Therefore, while using the expressions from \cite{b10}, we should not
forget the relevant phase factors. For example,
\begin{eqnarray}
{u^\prime}^{(\lambda_2)}\cdot \varepsilon^{(\lambda_2)} =
{N_2 \  k_2\cdot k_3\over 2\sqrt{2\Delta}} \Phi (\lambda_2; 1234),
\nonumber\end{eqnarray}
where
\begin{eqnarray}
&& \Phi (\lambda; 1234) = k_1\cdot k_2 \ k_3 \cdot k_4
+ k_1\cdot k_3 \ k_2 \cdot k_4 -  k_1\cdot k_4 \ k_2 \cdot k_3 +
i \lambda \ [k_1,k_2,k_3,k_4], \nonumber\\
&& [k_1,k_2,k_3,k_4] = \varepsilon_{\mu\nu\lambda\sigma} k_1^\mu k_2^\nu
k_3^\lambda k_4^\sigma.
\label{eq11}\end{eqnarray}
Owing to the remarkable cyclic symmetry in the definition (\ref{eq8}),
(\ref{eq9}) of the $\varepsilon_\mu^{(\lambda_i)}$ polarization vectors,
for the $\pi^0 \to 4\gamma$ helicity amplitudes we get (remind that
some numerical factors have already been taken out in (\ref{eq1})):
\begin{eqnarray}
&&\!\!\!\!\!\!\!\!
M_{\lambda_1\lambda_2\lambda_3\lambda_4} = {1\over k_1\cdot k_2 \
k_1\cdot k_3 \ k_1\cdot k_4 \ k_2\cdot k_3 \ k_2\cdot k_4 \ k_3\cdot k_4}
\sum\limits_{cyclic} {\Phi(\lambda_2; 1234) \ \Phi(\lambda_4; 1432)
\over k_2\cdot k_4}\label{eq12}\\
&&\!\!\!\!\!\!\!\!
\times\!\left\{A(\lambda_1; 1234) \varepsilon_{-\lambda_2,\lambda_3,
\lambda_4}^{(1)}(234)
+ B(\lambda_1; 1234) \varepsilon_{-\lambda_2,\lambda_4,\lambda_3}^
{(1)}(243)
+ 2 C(\lambda_1; 1234) \varepsilon_{-\lambda_2,\lambda_3,\lambda_4}^
{(2)}(234)
\right\}\!.
\nonumber\end{eqnarray}
Here the summation extends over simultaneous cyclic permutations of
$(\lambda_1,\lambda_2,\lambda_3,\lambda_4)$ and $(k_1,k_2,k_3,k_4)$:
\begin{eqnarray}
\sum\limits_{cyclic} F(1234) = F(1234) + F(2341) + F(3412) + F(4123).
\nonumber\end{eqnarray}
The $\varepsilon_{\{\lambda\}}^{(1)}$ and
$\varepsilon_{\{\lambda\}}^{(2)}$ amplitudes have been defined in
\cite{b11} (see also \cite{b12}) and we reproduce them in
the appendix.

SUPPLIED INFORMATION:

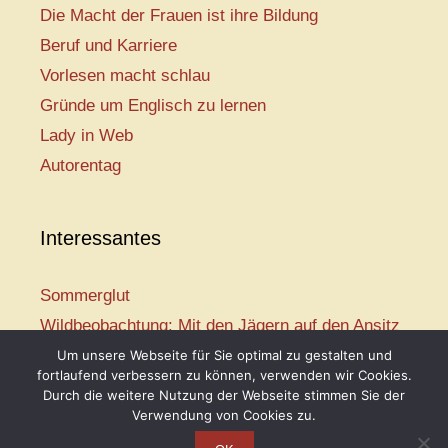
Die Macht der Frauen ist ihre Bildung
Beruf und Karriere
Vorlesen macht schlau
Gründe um Englisch zu lernen
Lady in Web
Autorentag
Interessantes
Sommerglut
Wildbeobachtung: Mit den Jägern auf den Ansitz
Mir ist so heiß
Um unsere Webseite für Sie optimal zu gestalten und
fortlaufend verbessern zu können, verwenden wir Cookies.
Mission: Rettungsschwimmer
Durch die weitere Nutzung der Webseite stimmen Sie der
Vogelwelt-Entdeckertour
Verwendung von Cookies zu.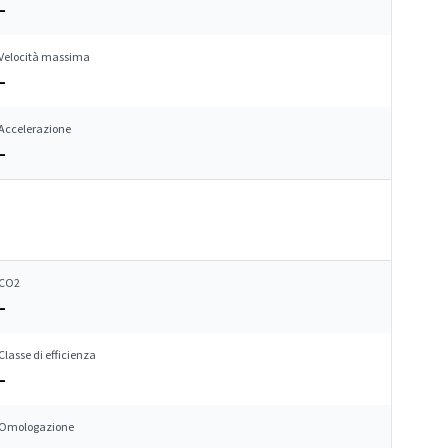
–
Velocità massima
–
Accelerazione
–
CO2
–
Classe di efficienza
–
Omologazione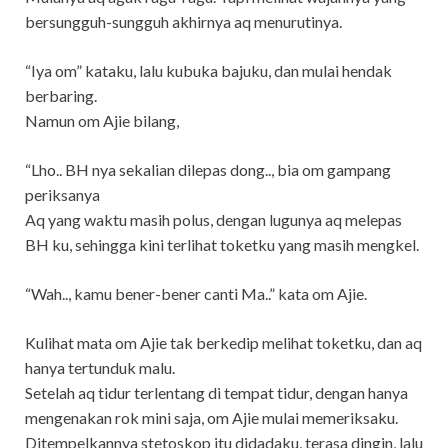
bersungguh-sungguh akhirnya aq menurutinya.
“Iya om” kataku, lalu kubuka bajuku, dan mulai hendak
berbaring.
Namun om Ajie bilang,
“Lho.. BH nya sekalian dilepas dong.., bia om gampang
periksanya
Aq yang waktu masih polus, dengan lugunya aq melepas
BH ku, sehingga kini terlihat toketku yang masih mengkel.
“Wah.., kamu bener-bener canti Ma..” kata om Ajie.
Kulihat mata om Ajie tak berkedip melihat toketku, dan aq
hanya tertunduk malu.
Setelah aq tidur terlentang di tempat tidur, dengan hanya
mengenakan rok mini saja, om Ajie mulai memeriksaku.
Ditempelkannya stetoskop itu didadaku, terasa dingin, lalu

WORK INSTRUCTION A:
Rewrite the helicity amplitude passage from "Therefore, while using" to "k_3^\lambda k_4^\sigma.", switching "phase factors" to "sign factors".
WORK INSTRUCTION B:
Resume the helicity amplitude passage after its final sentence.

RESULT A:
Therefore, while using the expressions from \cite{b10}, we should not
forget the relevant sign factors. For example,
\begin{eqnarray}
{u^\prime}^{(\lambda_2)}\cdot \varepsilon^{(\lambda_2)} =
{N_2 \  k_2\cdot k_3\over 2\sqrt{2\Delta}} \Phi (\lambda_2; 1234),
\nonumber\end{eqnarray}
where
\begin{eqnarray}
&& \Phi (\lambda; 1234) = k_1\cdot k_2 \ k_3 \cdot k_4
+ k_1\cdot k_3 \ k_2 \cdot k_4 -  k_1\cdot k_4 \ k_2 \cdot k_3 +
i \lambda \ [k_1,k_2,k_3,k_4], \nonumber\\
&& [k_1,k_2,k_3,k_4] = \varepsilon_{\mu\nu\lambda\sigma} k_1^\mu k_2^\nu
k_3^\lambda k_4^\sigma.

RESULT B:
For the $A,B$ and $C$ functions we have
\begin{eqnarray}
&& A(\lambda_1; 1234) = \varepsilon^{\mu\nu\lambda\sigma} \ k^1_\mu \
q_\nu \
\varepsilon_\lambda^{(\lambda_1)} \  \left[k_3 - {(q-k_1)\cdot k_3\over
(q-k_1)\cdot k_2}\ k_2\right]_\sigma, \nonumber\\[3mm]
&& B(\lambda_1; 1234) = -\varepsilon^{\mu\nu\lambda\sigma} \ k^1_\mu \
q_\nu \
\varepsilon_\lambda^{(\lambda_1)}\  \left[k_4 - {(q-k_1)\cdot k_4\over
(q-k_1)\cdot k_2}\ k_2\right]_\sigma, \label{eq13}\\[3mm]
&& C(\lambda_1; 1234) = i\ \varepsilon^{\mu\nu\lambda\sigma} \ k^1_\mu \
q_\nu \
\varepsilon_\lambda^{(\lambda_1)} \ \varepsilon_{\sigma \mu^\prime \nu^
\prime
\lambda^\prime} \ {(k_1-q)^\mu}^\prime \ {k_2^\nu}^\prime \
{k_3^\lambda}^\prime.
\nonumber\end{eqnarray}
Their explicit expressions are rather cumbersome and are
given in the appendix.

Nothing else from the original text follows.